Слезы неба, подаренные ей одной.
Время прощания.
Навсегда.
Ее лицо, наполненное умиротворением и спокойствием, ускользает, исчезая под ярко-красной ширмой. После стольких лет поисков и разочарований она, наконец, обрела свободу.
Может ли быть счастье в этом? Та настоящая любовь, которую она так искала?
Гроб, перекосившись на веревках, медленно опускается в могилу. На грязное дно, где ползают клубки, потревоженных лопатами, червей.
Я не знаю ответов. Но хочу верить в то, что эта девочка найдет все, о чем мечтала.
Комья липкой земли летят вниз, кляксами расползаясь по красной обивке. Вспыхивает молния, словно вспышка фотоаппарата, фиксирующего горькую память. А где-то вдалеке, в другом измерении, раскатисто гремит гром, зовущий жить.
Я жду. Но Оксана все не приходит.
Люди у могилы молчат.
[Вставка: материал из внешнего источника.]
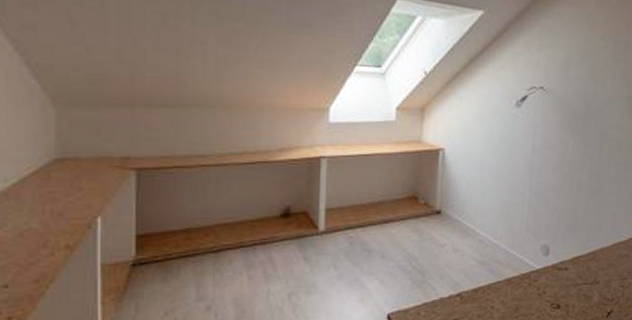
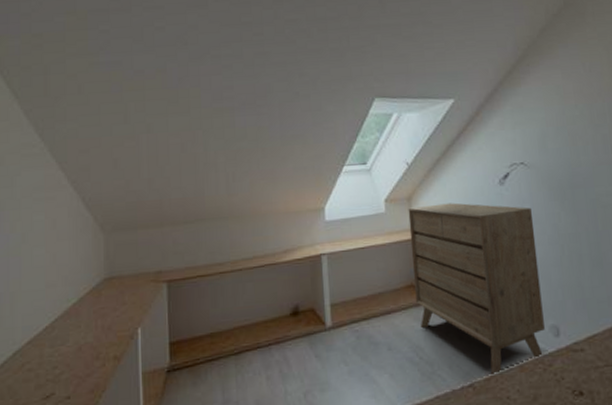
dresser: none [416,118,543,286] -> present [408,202,545,374]

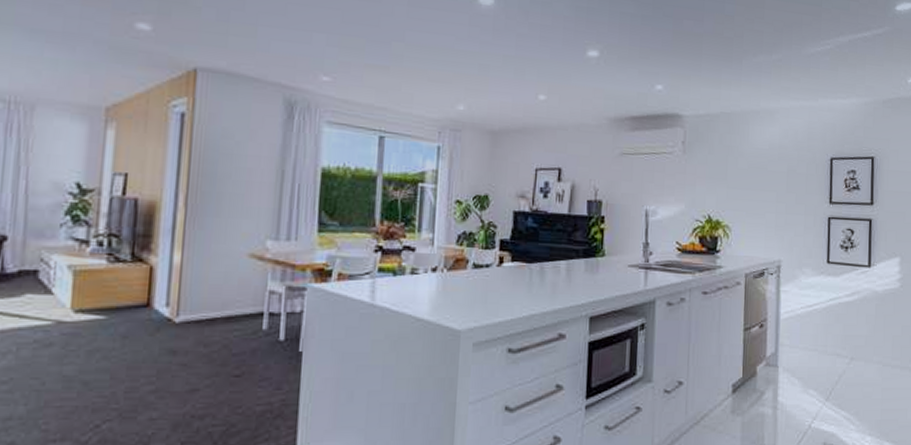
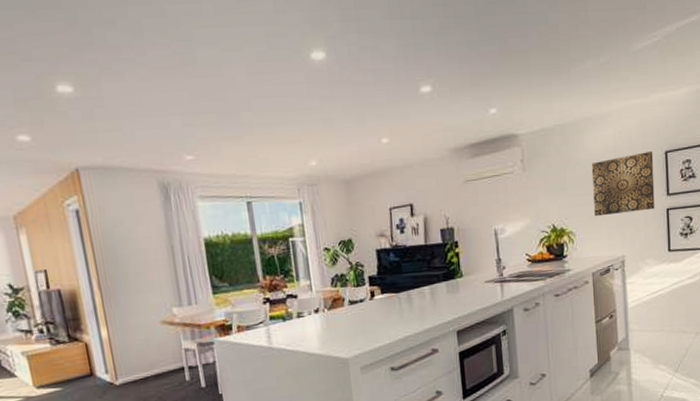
wall art: none [753,155,819,216] -> present [591,151,655,217]

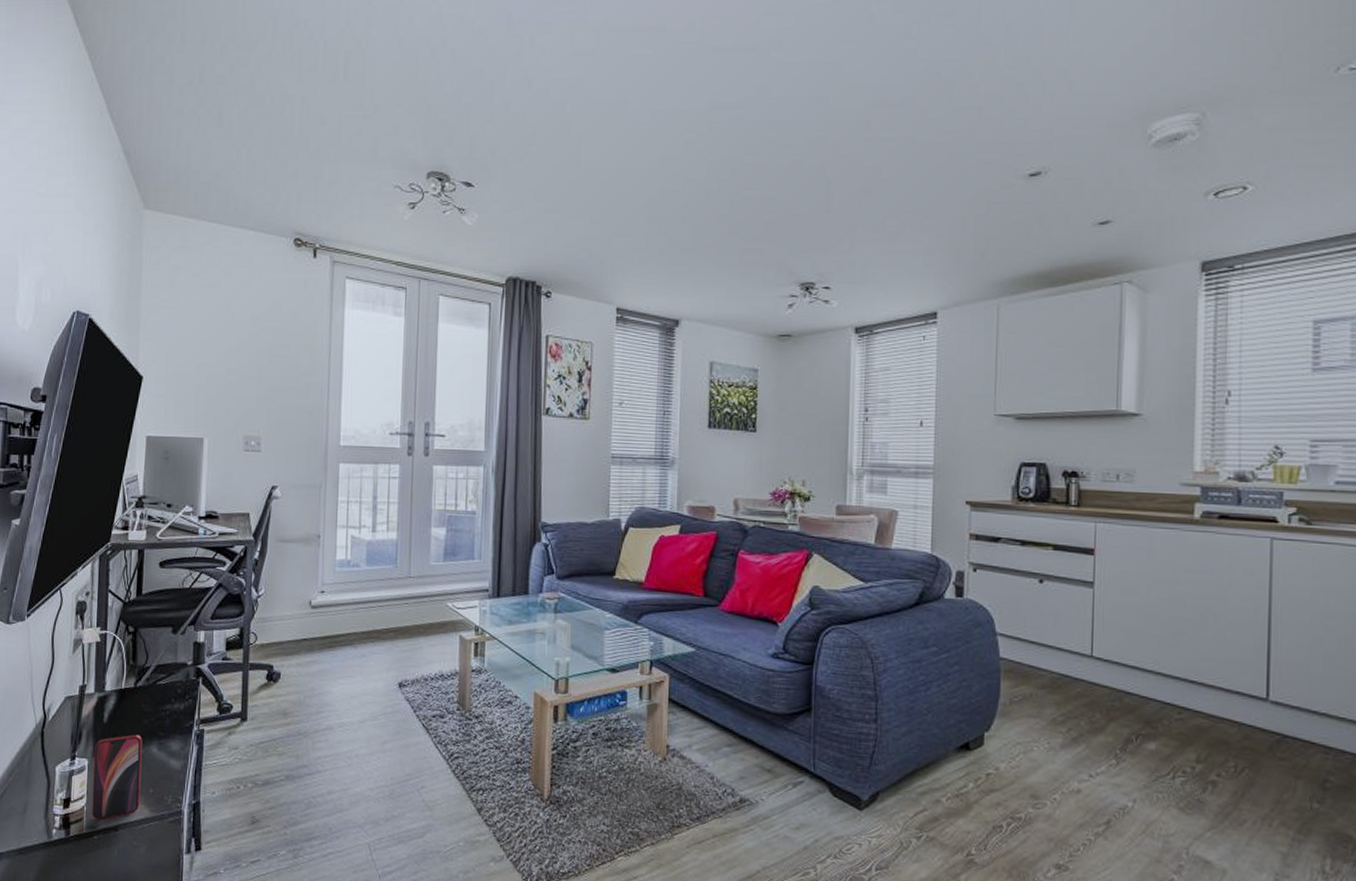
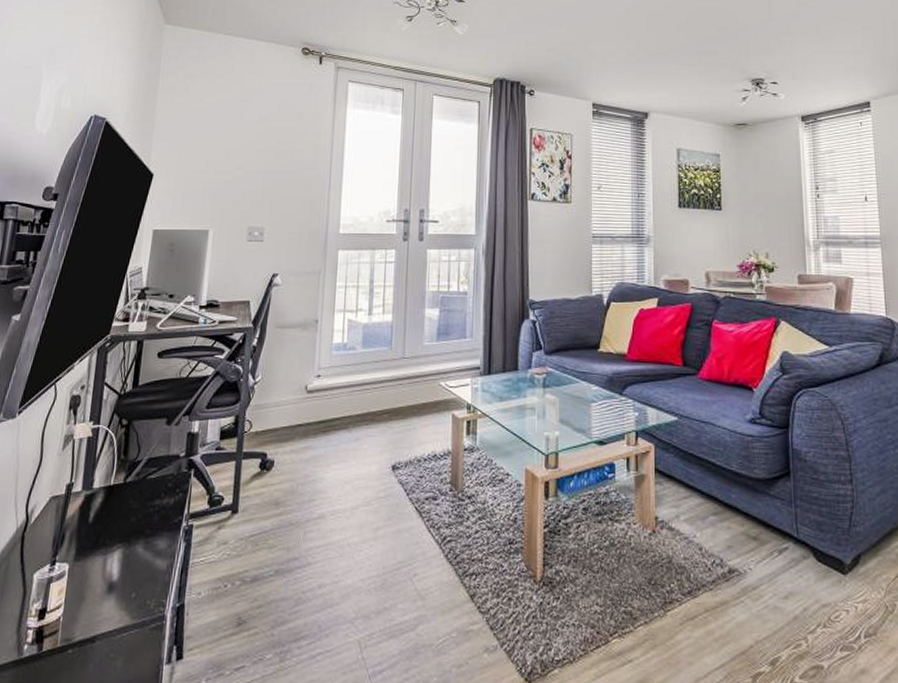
smartphone: present [92,734,143,820] -> none [68,534,129,631]

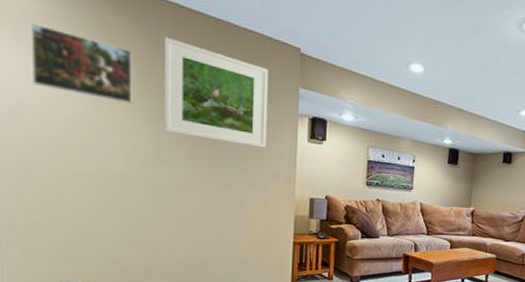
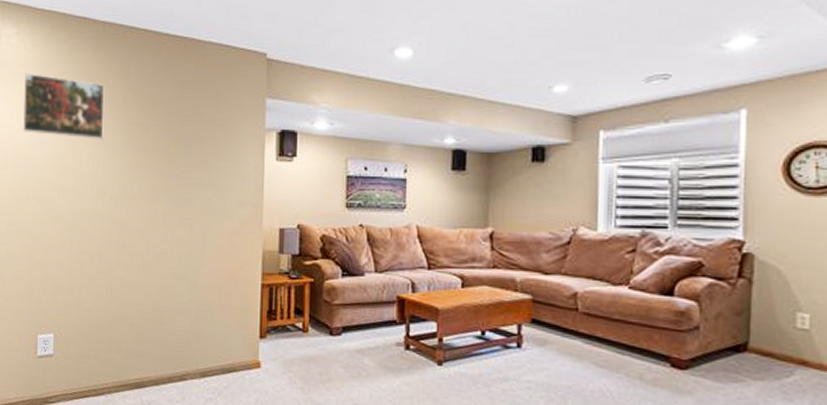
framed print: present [163,36,268,148] -> none [131,64,233,173]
Прячут лица под зонтами. Держатся за руки.
Знают ли они, как она умерла?
Захлопываю пальто, собираясь уйти.
— Прощай…
— Вы знали ее? — детский голос за спиной заставляет меня вздрогнуть.
Оборачиваюсь.
Девочка-подросток, в смешном клетчатом кепи, смотрит на меня из-под зонтика, не отводя глаз.
— Я…да, немного.
Ее большие зеленые глаза кажутся мне знакомыми.
— Вы промокли. Хотите под зонтик?
— Нет, я… — слова застревают в горле. Я помню. Ее школьную фотографию. И свои дрожащие руки. Помню и то, как блестели эти зеленые глаза, под черным небом раннего марта. Будто звезды.
— Почему вы грустите? Вы ждали кого-то, кто не пришел?
Она выскочила на дорогу так неожиданно, так просто… Худенькая фигурка неразличимая в свете фар. Я не успел ударить по тормозам. Я торопился домой…Мой джип тащил ее под днищем двадцать пять метров, высекая из асфальта россыпи красных искр. Смерть была мгновенной.
Она не видит моих слез, смешавшихся с дождем. Не слышит, как стучит мое сердце. И не знает, сколько слов предназначенных ей, умирают сейчас во мне, обращаясь в тлен. Она просто улыбается. И от этого вдруг, становится теплей.
— Я ждал…ее, — смотрю на то, как мелькание лопат превращается в холм.
Девочка следит за моим взглядом и пожимает плечами.
— Она умерла. И не сможет прийти.
— Я знаю. Но все равно жду.
Она хмурится, пряча улыбку:
— Вы знаете, как им от этого больно?
Да. Я знаю. Но так ли много, чтобы понять?
— Да, я…
— Тогда почему вы держите меня?! Если знаете, почему держите?!
По щекам ее ползут прозрачные слезы. Но она не видит их. Смотрит на меня. Требует ответа.
— Я не знаю…Прости…Я…не знаю почему!
Округа замирает. Блестит в молчании, отражаясь в испуганных зеленых глазах.
— Вы так ничего и не поняли?
— Что!? Что я должен был понять?!
Кричу.
Она делает шаг назад, и вдруг, на лице ее, одна за другой начинают появляться кровоточащие раны.
— Вы искали не Оксану. Все это время, вы искали только меня.
Темная кровь узорами разрисовывает кожу. Капает на одежду, замарывает зубы.
— Остановись. Прошу тебя…Не делай себе больно…
— Я не могу это остановить. Вы — можете.
— Как? Скажи как?!
— Вы должны отпустить. Освободиться. Ведь в Оксане вы увидели меня. Такой, какой я никогда уже не стану. Обычной девушкой ищущей любовь. И потому, впервые за долгие годы, вы так сильно почувствовали чужую боль. И поняли, что существуете во тьме.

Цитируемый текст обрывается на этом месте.